Fellow: Awarded 2017
Field of Study: European and Latin American History
Competition: US & Canada
Michael David-Fox is a historian of modern Russia and the USSR, whose work has ranged from cultural and political history to transnational studies and modernity theory. At the outset of his career, he became one of the first foreign researchers to work in formerly closed Communist Party archives during the collapse of the Soviet Union. He went on to become a founding editor of Kritika: Explorations in Russian and Eurasian History, a transformative journal that has helped to internationalize the field of Russian Studies. In a series of books, nine edited volumes, twelve edited special theme issues of journals, and over forty-five articles and chapters, David-Fox has probed unexpected connections between culture and politics, institutions and mentalities, and domestic and international shifts. His latest work explores covert entanglements across borders, ideologies, and cultures.

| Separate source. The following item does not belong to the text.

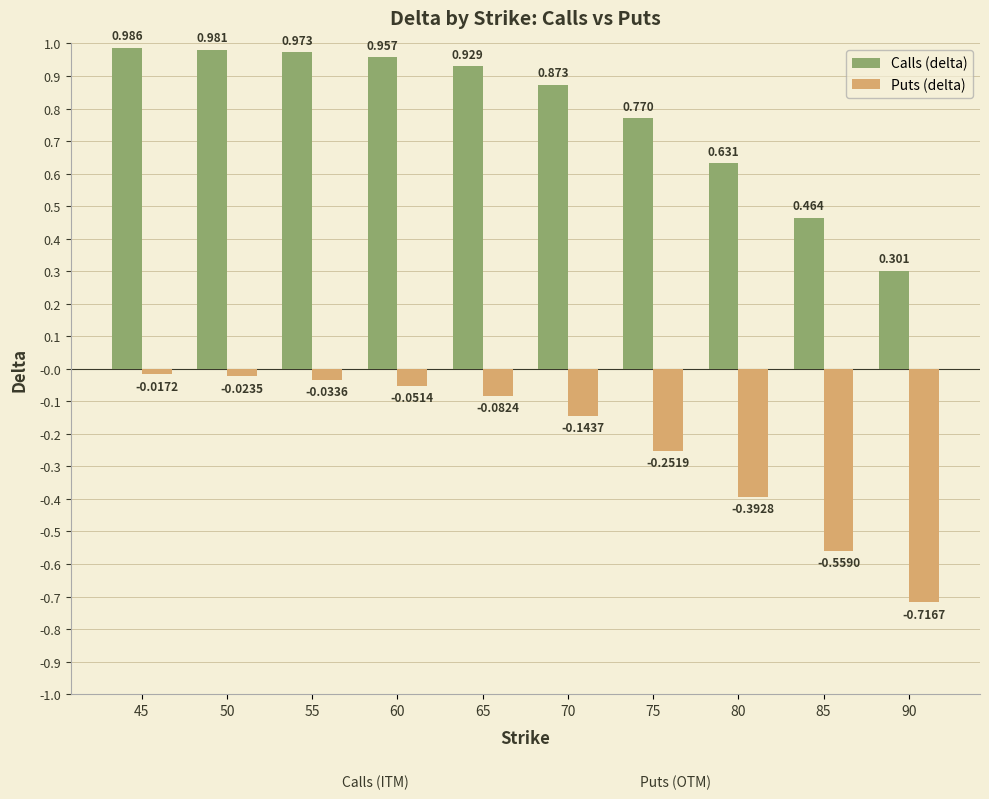

Rank the series by their average value, from highest to lowest.

Calls (delta), Puts (delta)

A Professor in the School of Foreign Service and Department of History at Georgetown, David-Fox received his A.B. from Princeton and his PhD from Yale. He is author of Revolution of the Mind: Higher Learning among the Bolsheviks, 1918-1929 (1997); Showcasing the Great Experiment: Cultural Diplomacy and Western Visitors to the Soviet Union, 1921-1941 (2012, translated into Russian and Chinese, a Choice Outstanding Academic Title); Crossing Borders: Modernity, Ideology, and Culture in Russia and the Soviet Union (2015, under translation into Russian, winner of the 2016 Historia Nova Prize for Best Book in Russian Intellectual and Cultural History).
David-Fox has been a Humboldt Fellow in Berlin, a visiting professor at the École des Hautes Études en Sciences Sociales in Paris, and was awarded the title of honorary professor from Samara State University in Russia. He has been a visiting scholar at or held fellowships from the W. Averill Harriman Institute at Columbia University, the Swedish Collegium for Advanced Study, the Kennan Institute for Advanced Russian Studies, the Davis Center for Historical Studies at Princeton University, the Mandel Center for Advanced Holocaust Studies at the United States Holocaust Memorial Museum, the Woodrow Wilson International Center for Scholars, and the American Council of Learned Societies.
His Guggenheim Project, “Smolensk under Nazi and Soviet Rule,” is a study of the exercise of power in a Russian region under Stalinism and the German occupation during WWII. Aiming squarely at the place where regional history meets the grand narrative, it cross-fertilizes three rapidly evolving fields: the study of Stalinism, German occupation on the Eastern Front during World War II, and the Holocaust.